Are you suggesting that a woman couldn't possibly feel long-term anxiety or remorse about an abortion she had as a teenager? If so, I think you have your head completely buried up your insensitive, uncaring, politically-motivated, ass.
Anonymous
The thing is, I know for an absolute fact that if my friend knew about this, she would be 100% supportive of her daughter and the decision to abort, and that if she finds out later it will break her heart not to have been there for her daughter. Knowing this family, it probably will come out eventually. If my friend finds out I knew she will probably never forgive me for not telling her. But I can't betray this girl's trust, right??
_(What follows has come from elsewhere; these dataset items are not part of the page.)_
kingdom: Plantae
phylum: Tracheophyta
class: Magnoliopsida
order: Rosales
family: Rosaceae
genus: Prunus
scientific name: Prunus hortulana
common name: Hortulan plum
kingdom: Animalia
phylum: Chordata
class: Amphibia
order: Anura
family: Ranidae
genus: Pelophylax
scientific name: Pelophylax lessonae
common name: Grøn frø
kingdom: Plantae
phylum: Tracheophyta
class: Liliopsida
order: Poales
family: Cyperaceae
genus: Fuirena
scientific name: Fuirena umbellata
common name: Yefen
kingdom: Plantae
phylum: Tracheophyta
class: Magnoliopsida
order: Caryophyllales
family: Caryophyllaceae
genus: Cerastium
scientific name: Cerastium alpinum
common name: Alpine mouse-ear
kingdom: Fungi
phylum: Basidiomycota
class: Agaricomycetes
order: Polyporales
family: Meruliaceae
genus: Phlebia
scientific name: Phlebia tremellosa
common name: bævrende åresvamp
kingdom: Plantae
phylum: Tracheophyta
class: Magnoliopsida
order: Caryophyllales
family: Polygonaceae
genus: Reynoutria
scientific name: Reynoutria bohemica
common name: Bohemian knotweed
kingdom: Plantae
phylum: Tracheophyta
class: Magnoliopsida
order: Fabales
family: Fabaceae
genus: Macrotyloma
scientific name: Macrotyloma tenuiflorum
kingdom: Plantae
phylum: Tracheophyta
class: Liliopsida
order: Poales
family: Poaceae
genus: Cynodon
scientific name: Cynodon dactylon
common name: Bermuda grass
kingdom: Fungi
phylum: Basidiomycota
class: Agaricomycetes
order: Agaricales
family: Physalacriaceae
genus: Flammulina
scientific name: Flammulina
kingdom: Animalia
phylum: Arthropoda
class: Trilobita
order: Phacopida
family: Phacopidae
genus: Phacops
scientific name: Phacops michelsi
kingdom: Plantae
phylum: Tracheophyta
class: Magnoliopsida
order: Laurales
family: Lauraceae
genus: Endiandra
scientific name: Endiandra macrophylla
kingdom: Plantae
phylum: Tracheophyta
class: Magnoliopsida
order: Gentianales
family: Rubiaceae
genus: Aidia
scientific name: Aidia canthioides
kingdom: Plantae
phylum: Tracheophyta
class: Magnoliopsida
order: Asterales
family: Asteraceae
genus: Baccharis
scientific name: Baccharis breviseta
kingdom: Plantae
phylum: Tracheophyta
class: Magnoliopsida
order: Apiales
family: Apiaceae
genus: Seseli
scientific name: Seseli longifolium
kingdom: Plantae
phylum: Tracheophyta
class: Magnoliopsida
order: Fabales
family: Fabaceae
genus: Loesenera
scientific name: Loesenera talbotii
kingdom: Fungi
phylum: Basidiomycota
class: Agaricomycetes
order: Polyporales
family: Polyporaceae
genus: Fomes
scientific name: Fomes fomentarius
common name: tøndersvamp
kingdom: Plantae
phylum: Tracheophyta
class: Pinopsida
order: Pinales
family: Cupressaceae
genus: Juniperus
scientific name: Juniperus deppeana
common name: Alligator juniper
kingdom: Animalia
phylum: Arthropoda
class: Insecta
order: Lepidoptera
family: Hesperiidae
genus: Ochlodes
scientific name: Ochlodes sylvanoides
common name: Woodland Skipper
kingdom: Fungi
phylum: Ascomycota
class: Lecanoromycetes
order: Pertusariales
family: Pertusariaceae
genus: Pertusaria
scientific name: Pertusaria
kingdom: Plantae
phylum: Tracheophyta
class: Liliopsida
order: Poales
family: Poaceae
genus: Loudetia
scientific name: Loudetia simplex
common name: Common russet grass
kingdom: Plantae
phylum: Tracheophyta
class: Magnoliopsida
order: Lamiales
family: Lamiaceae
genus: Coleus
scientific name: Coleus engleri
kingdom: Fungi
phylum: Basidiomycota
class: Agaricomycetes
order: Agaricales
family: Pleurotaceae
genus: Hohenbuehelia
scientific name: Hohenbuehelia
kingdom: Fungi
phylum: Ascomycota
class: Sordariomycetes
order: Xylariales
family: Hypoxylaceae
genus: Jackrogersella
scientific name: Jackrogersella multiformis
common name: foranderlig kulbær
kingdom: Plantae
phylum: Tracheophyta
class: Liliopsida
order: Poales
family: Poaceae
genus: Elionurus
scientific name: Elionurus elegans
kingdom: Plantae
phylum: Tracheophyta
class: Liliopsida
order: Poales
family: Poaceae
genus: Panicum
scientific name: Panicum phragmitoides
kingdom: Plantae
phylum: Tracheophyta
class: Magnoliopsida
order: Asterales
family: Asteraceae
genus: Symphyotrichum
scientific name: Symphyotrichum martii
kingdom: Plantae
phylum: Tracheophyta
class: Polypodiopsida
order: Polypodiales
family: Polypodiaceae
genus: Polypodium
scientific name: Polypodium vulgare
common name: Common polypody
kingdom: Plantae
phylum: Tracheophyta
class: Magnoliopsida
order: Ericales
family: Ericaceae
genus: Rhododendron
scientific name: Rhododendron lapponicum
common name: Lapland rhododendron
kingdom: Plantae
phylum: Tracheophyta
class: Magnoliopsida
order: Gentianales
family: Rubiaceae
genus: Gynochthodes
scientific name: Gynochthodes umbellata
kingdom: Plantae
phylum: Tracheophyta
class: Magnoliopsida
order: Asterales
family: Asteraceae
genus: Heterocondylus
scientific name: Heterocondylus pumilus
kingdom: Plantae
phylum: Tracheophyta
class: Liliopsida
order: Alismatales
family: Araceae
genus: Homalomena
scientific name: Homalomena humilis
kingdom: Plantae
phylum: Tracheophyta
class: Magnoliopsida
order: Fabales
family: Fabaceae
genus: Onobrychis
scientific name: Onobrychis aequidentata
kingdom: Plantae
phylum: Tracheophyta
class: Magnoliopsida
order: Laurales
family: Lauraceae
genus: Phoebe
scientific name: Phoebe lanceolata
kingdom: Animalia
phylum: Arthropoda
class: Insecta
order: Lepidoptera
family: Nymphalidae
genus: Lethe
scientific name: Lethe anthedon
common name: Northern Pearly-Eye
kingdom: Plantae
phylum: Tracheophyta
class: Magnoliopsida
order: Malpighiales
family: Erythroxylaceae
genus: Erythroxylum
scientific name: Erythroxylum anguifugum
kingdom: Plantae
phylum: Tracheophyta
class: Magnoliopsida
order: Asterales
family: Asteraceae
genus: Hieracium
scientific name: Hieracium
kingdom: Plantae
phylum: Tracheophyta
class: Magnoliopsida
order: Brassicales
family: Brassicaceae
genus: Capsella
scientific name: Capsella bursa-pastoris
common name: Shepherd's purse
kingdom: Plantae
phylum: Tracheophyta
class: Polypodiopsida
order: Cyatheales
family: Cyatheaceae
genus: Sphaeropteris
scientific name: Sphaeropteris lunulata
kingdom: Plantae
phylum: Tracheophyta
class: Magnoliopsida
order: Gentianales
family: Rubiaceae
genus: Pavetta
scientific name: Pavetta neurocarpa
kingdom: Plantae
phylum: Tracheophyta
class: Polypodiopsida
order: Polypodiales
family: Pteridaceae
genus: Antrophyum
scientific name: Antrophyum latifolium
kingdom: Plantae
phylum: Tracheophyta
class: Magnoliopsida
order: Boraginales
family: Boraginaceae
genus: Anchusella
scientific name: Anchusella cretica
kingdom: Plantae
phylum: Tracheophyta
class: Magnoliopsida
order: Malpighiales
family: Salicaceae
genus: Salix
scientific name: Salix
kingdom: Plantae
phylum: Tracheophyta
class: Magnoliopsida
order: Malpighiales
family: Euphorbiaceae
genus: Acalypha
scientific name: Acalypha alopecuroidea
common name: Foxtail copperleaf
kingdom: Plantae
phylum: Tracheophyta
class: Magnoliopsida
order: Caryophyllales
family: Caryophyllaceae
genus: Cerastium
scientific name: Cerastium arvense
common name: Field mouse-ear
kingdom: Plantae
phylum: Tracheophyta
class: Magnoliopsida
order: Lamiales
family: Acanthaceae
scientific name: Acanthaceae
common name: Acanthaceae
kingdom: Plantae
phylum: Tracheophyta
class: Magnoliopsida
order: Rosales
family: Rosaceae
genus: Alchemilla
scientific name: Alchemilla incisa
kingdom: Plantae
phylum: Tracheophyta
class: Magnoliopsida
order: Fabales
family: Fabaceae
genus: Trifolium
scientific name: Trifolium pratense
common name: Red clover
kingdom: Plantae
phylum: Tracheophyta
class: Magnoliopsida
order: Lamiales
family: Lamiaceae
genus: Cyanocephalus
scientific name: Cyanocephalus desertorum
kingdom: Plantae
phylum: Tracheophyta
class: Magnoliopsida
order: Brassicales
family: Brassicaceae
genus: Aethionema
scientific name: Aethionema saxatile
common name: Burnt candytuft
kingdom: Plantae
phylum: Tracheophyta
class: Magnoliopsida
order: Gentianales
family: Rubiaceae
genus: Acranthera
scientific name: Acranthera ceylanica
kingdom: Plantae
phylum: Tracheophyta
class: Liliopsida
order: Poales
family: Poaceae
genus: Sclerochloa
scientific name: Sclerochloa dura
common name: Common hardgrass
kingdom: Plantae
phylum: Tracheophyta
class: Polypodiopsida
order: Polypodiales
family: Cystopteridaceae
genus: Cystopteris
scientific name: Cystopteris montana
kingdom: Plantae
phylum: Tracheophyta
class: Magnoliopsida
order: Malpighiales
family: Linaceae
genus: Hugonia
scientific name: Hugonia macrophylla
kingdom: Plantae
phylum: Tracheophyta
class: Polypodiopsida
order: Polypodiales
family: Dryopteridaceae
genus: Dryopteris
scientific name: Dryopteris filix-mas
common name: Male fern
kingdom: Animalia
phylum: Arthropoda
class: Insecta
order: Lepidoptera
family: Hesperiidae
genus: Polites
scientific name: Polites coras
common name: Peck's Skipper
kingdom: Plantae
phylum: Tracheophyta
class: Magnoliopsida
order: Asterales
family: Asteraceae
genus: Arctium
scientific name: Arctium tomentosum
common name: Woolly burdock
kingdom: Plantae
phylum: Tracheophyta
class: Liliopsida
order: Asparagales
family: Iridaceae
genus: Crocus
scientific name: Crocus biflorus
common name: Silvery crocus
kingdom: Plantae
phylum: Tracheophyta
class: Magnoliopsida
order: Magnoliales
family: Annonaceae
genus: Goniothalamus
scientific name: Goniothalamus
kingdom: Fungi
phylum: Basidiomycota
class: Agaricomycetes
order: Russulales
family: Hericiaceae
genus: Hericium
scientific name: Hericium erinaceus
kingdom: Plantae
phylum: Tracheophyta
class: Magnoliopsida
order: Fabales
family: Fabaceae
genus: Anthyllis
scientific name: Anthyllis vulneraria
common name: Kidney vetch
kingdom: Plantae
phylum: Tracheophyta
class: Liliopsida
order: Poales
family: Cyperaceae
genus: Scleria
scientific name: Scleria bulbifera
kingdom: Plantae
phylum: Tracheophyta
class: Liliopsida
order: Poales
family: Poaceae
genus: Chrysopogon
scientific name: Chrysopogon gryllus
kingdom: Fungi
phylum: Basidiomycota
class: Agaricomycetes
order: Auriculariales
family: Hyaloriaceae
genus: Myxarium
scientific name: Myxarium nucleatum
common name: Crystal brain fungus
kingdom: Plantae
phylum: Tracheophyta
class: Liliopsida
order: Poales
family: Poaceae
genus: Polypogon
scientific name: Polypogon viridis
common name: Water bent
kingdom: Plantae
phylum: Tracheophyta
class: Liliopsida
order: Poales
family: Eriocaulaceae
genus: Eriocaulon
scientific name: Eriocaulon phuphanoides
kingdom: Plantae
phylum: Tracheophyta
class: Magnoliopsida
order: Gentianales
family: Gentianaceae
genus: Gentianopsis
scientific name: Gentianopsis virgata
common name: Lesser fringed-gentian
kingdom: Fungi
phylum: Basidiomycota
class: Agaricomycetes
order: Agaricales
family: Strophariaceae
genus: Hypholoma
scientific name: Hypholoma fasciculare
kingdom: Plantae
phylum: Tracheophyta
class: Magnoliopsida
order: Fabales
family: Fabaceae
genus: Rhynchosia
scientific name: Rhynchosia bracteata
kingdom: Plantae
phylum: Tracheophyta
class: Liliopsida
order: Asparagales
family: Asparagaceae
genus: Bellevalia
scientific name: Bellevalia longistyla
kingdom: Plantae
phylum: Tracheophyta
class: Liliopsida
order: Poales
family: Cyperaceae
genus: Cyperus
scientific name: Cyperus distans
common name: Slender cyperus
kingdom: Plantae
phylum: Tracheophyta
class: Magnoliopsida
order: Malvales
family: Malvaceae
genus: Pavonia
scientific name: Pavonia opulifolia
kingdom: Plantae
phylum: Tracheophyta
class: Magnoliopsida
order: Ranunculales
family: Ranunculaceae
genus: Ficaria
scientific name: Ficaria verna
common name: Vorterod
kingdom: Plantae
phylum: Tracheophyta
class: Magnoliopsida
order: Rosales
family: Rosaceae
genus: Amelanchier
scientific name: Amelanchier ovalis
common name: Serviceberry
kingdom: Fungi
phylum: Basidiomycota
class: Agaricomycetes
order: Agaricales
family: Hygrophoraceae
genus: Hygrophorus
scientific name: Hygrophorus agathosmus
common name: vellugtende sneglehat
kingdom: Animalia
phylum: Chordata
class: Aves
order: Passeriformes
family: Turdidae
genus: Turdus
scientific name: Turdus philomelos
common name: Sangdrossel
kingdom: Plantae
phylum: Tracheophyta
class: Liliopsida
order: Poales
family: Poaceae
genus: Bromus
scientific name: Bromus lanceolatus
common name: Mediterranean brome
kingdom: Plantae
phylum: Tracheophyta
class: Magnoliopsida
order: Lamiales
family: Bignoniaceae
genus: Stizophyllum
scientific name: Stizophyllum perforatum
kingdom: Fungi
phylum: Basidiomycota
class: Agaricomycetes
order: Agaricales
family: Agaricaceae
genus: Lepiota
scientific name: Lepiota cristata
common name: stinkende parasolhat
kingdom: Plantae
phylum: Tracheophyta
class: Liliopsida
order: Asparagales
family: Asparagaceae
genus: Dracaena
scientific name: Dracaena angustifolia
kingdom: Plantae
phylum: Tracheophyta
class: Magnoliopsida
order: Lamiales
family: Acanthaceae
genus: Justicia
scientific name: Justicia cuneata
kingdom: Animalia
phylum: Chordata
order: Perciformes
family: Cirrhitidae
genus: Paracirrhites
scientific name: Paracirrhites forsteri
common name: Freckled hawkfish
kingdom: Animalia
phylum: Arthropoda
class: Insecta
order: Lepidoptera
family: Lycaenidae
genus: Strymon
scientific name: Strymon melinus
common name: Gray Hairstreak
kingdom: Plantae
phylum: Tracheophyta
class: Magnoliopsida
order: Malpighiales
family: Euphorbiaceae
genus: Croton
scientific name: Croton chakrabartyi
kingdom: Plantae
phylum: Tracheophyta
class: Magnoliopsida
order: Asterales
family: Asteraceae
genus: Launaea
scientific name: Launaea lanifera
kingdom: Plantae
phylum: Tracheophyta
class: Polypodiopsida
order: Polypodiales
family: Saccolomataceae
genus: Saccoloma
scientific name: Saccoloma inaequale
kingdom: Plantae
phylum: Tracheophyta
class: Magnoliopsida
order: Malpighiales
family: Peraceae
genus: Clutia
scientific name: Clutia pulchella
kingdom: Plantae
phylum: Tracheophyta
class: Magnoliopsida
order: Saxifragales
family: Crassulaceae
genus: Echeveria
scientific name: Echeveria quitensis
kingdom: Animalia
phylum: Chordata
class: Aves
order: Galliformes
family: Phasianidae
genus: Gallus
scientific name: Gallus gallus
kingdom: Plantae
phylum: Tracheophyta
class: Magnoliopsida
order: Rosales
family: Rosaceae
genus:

OP, you don't know this. You believe it based on your work interactions with the mother, but none of us ever really know what goes on behind closed doors in a family. The reality may be very, very different than the picture that has been painted for you. Maybe not, but you have no way of knowing. . I agree with a couple of PPs - encourage the girl to tell her mother, and tell her you'll even be there with her when she does. You could even ask her why she feels like she can't tell her mother.

And I agree entirely with this (and I have a daughter too):

I have a daughter. If my daughter felt she could not tell me, I would thank my lucky stars if there was an adult she felt comfortable enough to tell. If a 16 year old told me about her plans and I felt as the OP does that the mother would be supportive, I would encourage the girl to tell her mom. I would make arrangements to be present when she told the mom if the girl thought it would help. Under no circumstances would I tell the mom without the girl's permission
Anonymous
Tell the mom. If my DD was pregnant I'd want to keep the baby. I realize that not everyone feels like I do but surely pro-choice people don't mean to deny the choice of life. Maybe if Mom knows, she'll offer an alternative to abortion. Shouldn't the girl know all of her options?
Anonymous
Tell the mom. If my DD was pregnant I'd want to keep the baby. I realize that not everyone feels like I do but surely pro-choice people don't mean to deny the choice of life. Maybe if Mom knows, she'll offer an alternative to abortion. Shouldn't the girl know all of her options?
Anonymous
OP, I understand your predicament, but I am firmly in the camp of ignore this child's "trust" in you and tell her mother, immediately. If the child is angry at you, well, then you may have lost a sitter, but she will get over it eventually and when she grows up she will understand why you did it. Her mother NEEDS to know that her daughter is in this predicament and is about to make a very adult choice without proper guidance. I'm not anti-abortion, but she is still a child and IMO her parents need to be involved in this decision.
Anonymous
All of you people advocating betraying the trust of this girl on the grounds that she is a teenager must not remember what it was like to BE a teenager. It sounds to me like the girl wanted to tell some trusted adult. Are you guys seriously suggesting that she betray that trust? Don't you think that could possibly lead to more poor decision making and further lying to her parents? As a teenager, I had the mom that my friends confided things in that they were scared to tell their parents. She encouraged them to tell their parents if she thought that the parents needed to know, even when she was unsure what the parents' reaction would be. She also made several phone calls when the kids asked for her help in facilitating the situation. Based on my experience, OP, if I were the confided-in adult in this situation, I would ask the girl if she wanted to tell her mom and I would volunteer to sit down with her and her mom, if that would make her more comfortable.